- **Description of the task**: Switch every "Strukturiertes" in these lines to "Texturiertes" and give the lines again, keeping everything else the same. Leave the pictures out.
### Data for this exercise
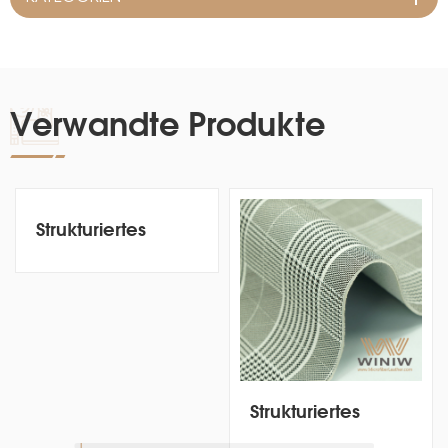
Verwandte Produkte
Strukturiertes
Mikrofaser-PU-
Vinyl-
Ledermaterial für
Autositzbezüge
Strukturiertes
Mikrofaser-PU-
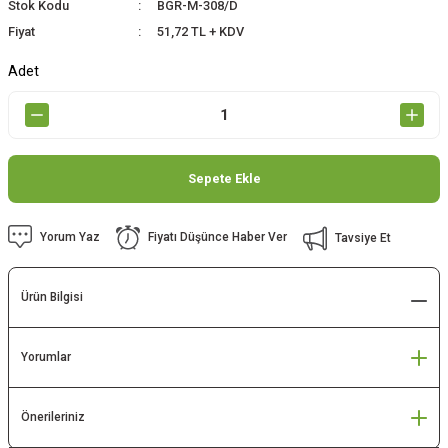
Stok Kodu
BGR-M-308/D
Fiyat
51,72 TL + KDV
Adet
Sepete Ekle
Yorum Yaz
Fiyatı Düşünce Haber Ver
Tavsiye Et
Ürün Bilgisi
Yorumlar
Önerileriniz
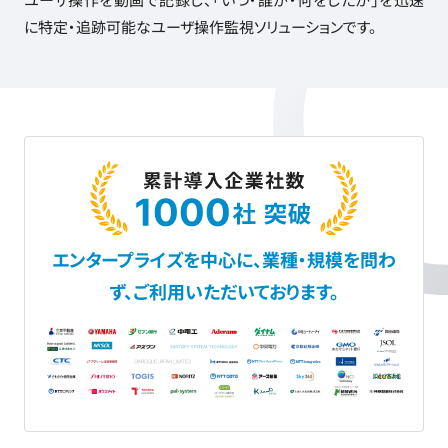
に特定・追跡可能なユーザ操作監視ソリューションです。
エンタープライズを中心に、業種・規模を問わ
ず、
ご利用いただいております。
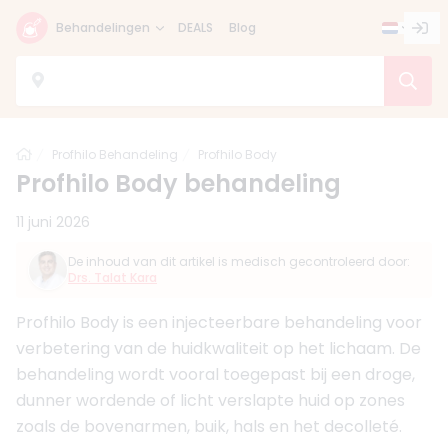
Behandelingen
DEALS
Blog
Home
Profhilo Behandeling
Profhilo Body
Profhilo Body behandeling
11 juni 2026
De inhoud van dit artikel is medisch gecontroleerd door:
Drs. Talat Kara
Profhilo Body is een injecteerbare behandeling voor
verbetering van de huidkwaliteit op het lichaam. De
behandeling wordt vooral toegepast bij een droge,
dunner wordende of licht verslapte huid op zones
zoals de bovenarmen, buik, hals en het decolleté.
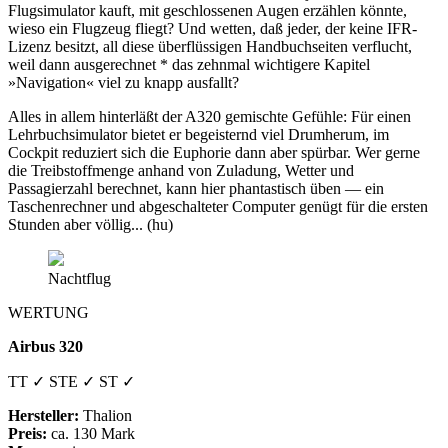
Flugsimulator kauft, mit geschlossenen Augen erzählen könnte,
wieso ein Flugzeug fliegt? Und wetten, daß jeder, der keine IFR-
Lizenz besitzt, all diese überflüssigen Handbuchseiten verflucht,
weil dann ausgerechnet * das zehnmal wichtigere Kapitel
»Navigation« viel zu knapp ausfallt?
Alles in allem hinterläßt der A320 gemischte Gefühle: Für einen
Lehrbuchsimulator bietet er begeisternd viel Drumherum, im
Cockpit reduziert sich die Euphorie dann aber spürbar. Wer gerne
die Treibstoffmenge anhand von Zuladung, Wetter und
Passagierzahl berechnet, kann hier phantastisch üben — ein
Taschenrechner und abgeschalteter Computer genügt für die ersten
Stunden aber völlig... (hu)
Nachtflug
WERTUNG
Airbus 320
TT ✓ STE ✓ ST ✓
Hersteller:
Thalion
Preis:
ca. 130 Mark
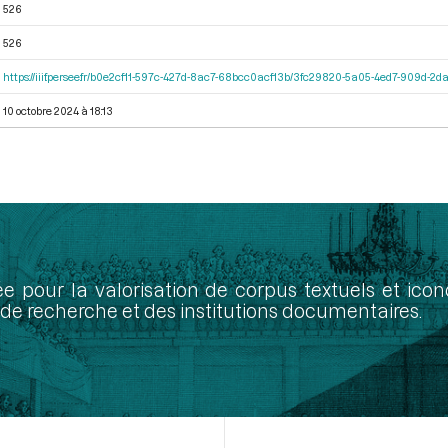
526
526
https://iiif.persee.fr/b0e2cf11-597c-427d-8ac7-68bcc0acf13b/3fc29820-5a05-4ed7-909d-
10 octobre 2024 à 18:13
ée pour la valorisation de corpus textuels et ic
de recherche et des institutions documentaires.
######
- **Answer to the problem**:
Verwandte Produkte
Texturiertes
Mikrofaser-PU-
Vinyl-
Ledermaterial für
Autositzbezüge
Texturiertes
Mikrofaser-PU-
Stok Kodu
BGR-M-308/D
Fiyat
51,72 TL + KDV
Adet
Sepete Ekle
Yorum Yaz
Fiyatı Düşünce Haber Ver
Tavsiye Et
Ürün Bilgisi
Yorumlar
Önerileriniz
に特定・追跡可能なユーザ操作監視ソリューションです。
エンタープライズを中心に、業種・規模を問わ
ず、
ご利用いただいております。
Behandelingen
DEALS
Blog
Home
Profhilo Behandeling
Profhilo Body
Profhilo Body behandeling
11 juni 2026
De inhoud van dit artikel is medisch gecontroleerd door:
Drs. Talat Kara
Profhilo Body is een injecteerbare behandeling voor
verbetering van de huidkwaliteit op het lichaam. De
behandeling wordt vooral toegepast bij een droge,
dunner wordende of licht verslapte huid op zones
zoals de bovenarmen, buik, hals en het decolleté.
Flugsimulator kauft, mit geschlossenen Augen erzählen könnte,
wieso ein Flugzeug fliegt? Und wetten, daß jeder, der keine IFR-
Lizenz besitzt, all diese überflüssigen Handbuchseiten verflucht,
weil dann ausgerechnet * das zehnmal wichtigere Kapitel
»Navigation« viel zu knapp ausfallt?
Alles in allem hinterläßt der A320 gemischte Gefühle: Für einen
Lehrbuchsimulator bietet er begeisternd viel Drumherum, im
Cockpit reduziert sich die Euphorie dann aber spürbar. Wer gerne
die Treibstoffmenge anhand von Zuladung, Wetter und
Passagierzahl berechnet, kann hier phantastisch üben — ein
Taschenrechner und abgeschalteter Computer genügt für die ersten
Stunden aber völlig... (hu)
Nachtflug
WERTUNG
Airbus 320
TT ✓ STE ✓ ST ✓
Hersteller:
Thalion
Preis:
ca. 130 Mark
526
526
https://iiif.persee.fr/b0e2cf11-597c-427d-8ac7-68bcc0acf13b/3fc29820-5a05-4ed7-909d-
10 octobre 2024 à 18:13
ée pour la valorisation de corpus textuels et ic
de recherche et des institutions documentaires.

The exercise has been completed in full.